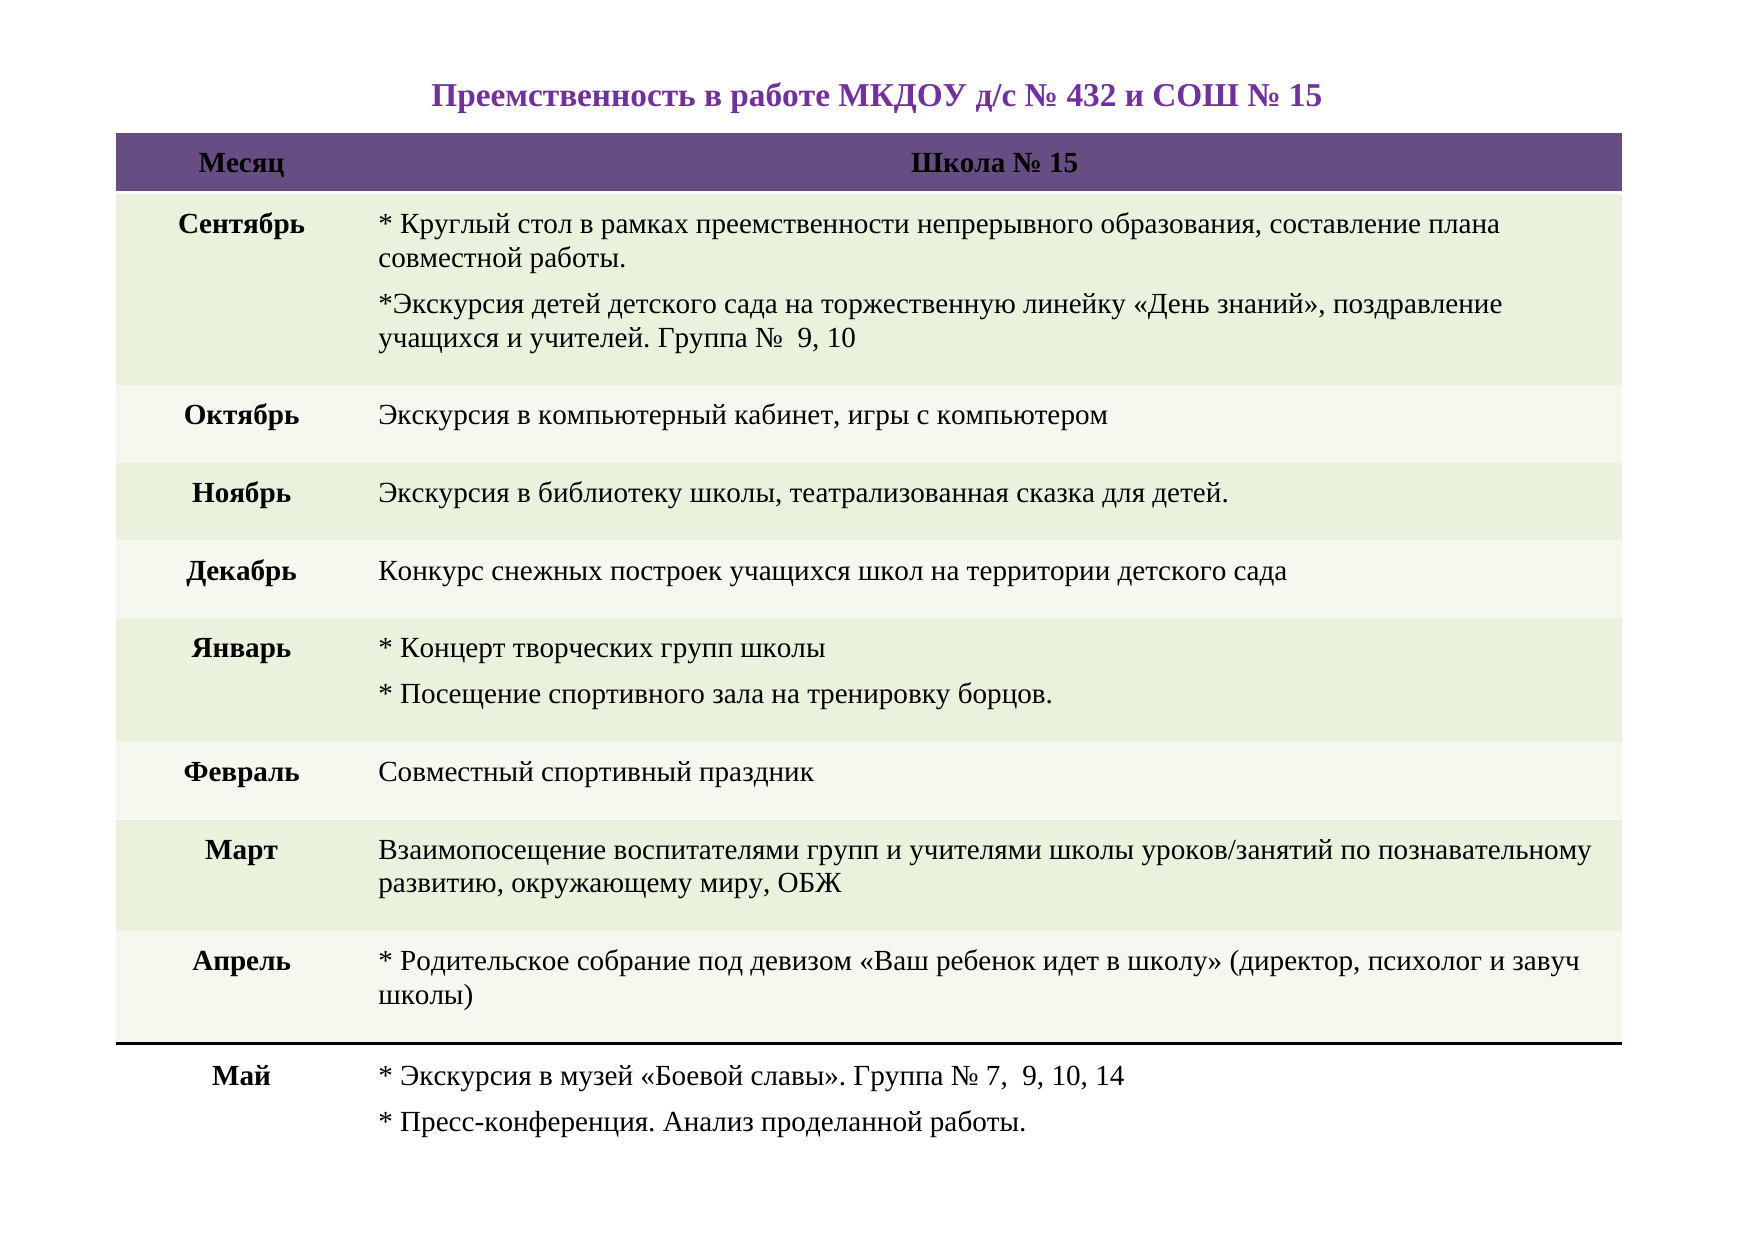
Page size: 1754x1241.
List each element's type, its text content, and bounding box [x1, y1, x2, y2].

text Преемственность в работе МКДОУ д/с № 432 и СОШ № 15 [75, 75, 1679, 113]
table_cell Февраль [116, 742, 367, 819]
table_cell Экскурсия в библиотеку школы, театрализованная сказка для детей. [367, 463, 1622, 540]
table_cell Совместный спортивный праздник [367, 742, 1622, 819]
table_cell Экскурсия в компьютерный кабинет, игры с компьютером [367, 385, 1622, 463]
table_cell Март [116, 820, 367, 931]
table_cell * Концерт творческих групп школы * Посещение спортивного зала на тренировку борцов. [367, 618, 1622, 742]
table_cell Апрель [116, 931, 367, 1042]
table_cell Май [116, 1045, 367, 1137]
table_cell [367, 1045, 1622, 1137]
table_cell * Круглый стол в рамках преемственности непрерывного образования, составление плана совместной работы. *Экскурсия детей детского сада на торжественную линейку «День знаний», поздравление учащихся и учителей. Группа № 9, 10 [367, 194, 1622, 385]
table_cell * Родительское собрание под девизом «Ваш ребенок идет в школу» (директор, психолог и завуч школы) [367, 931, 1622, 1042]
table_cell Ноябрь [116, 463, 367, 540]
table_header Школа № 15 [367, 133, 1622, 191]
table_cell Декабрь [116, 540, 367, 618]
table_cell Октябрь [116, 385, 367, 463]
table_cell Взаимопосещение воспитателями групп и учителями школы уроков/занятий по познавательному развитию, окружающему миру, ОБЖ [367, 820, 1622, 931]
table_cell Конкурс снежных построек учащихся школ на территории детского сада [367, 540, 1622, 618]
table_cell Январь [116, 618, 367, 742]
table_header Месяц [116, 133, 367, 191]
table_cell Сентябрь [116, 194, 367, 385]
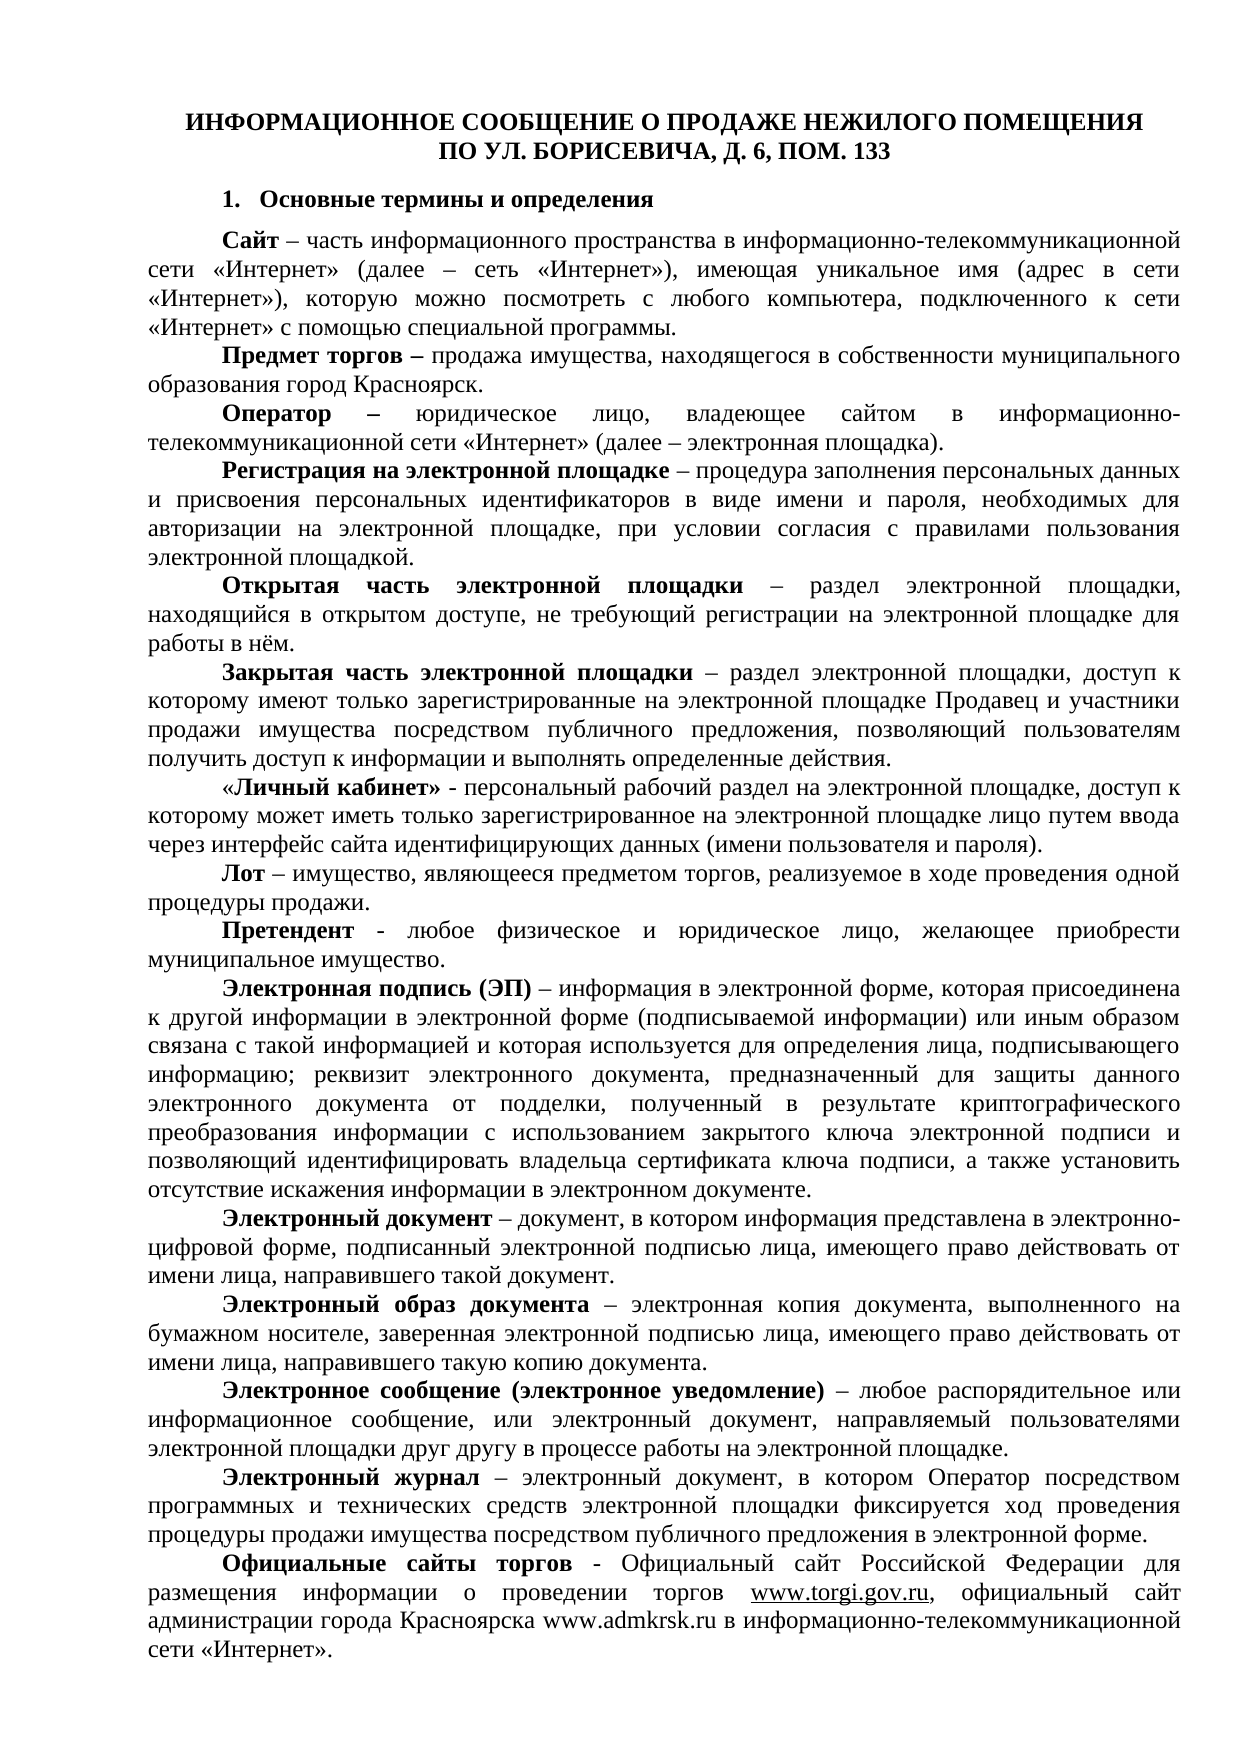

━━━━━━━━━━━━━━━━

Looking through the data above, copy out each line in which the string "учащихся" occurs.

EXERCISE ANSWER:
table_cell * Круглый стол в рамках преемственности непрерывного образования, составление плана совместной работы. *Экскурсия детей детского сада на торжественную линейку «День знаний», поздравление учащихся и учителей. Группа № 9, 10 [367, 194, 1622, 385]
table_cell Конкурс снежных построек учащихся школ на территории детского сада [367, 540, 1622, 618]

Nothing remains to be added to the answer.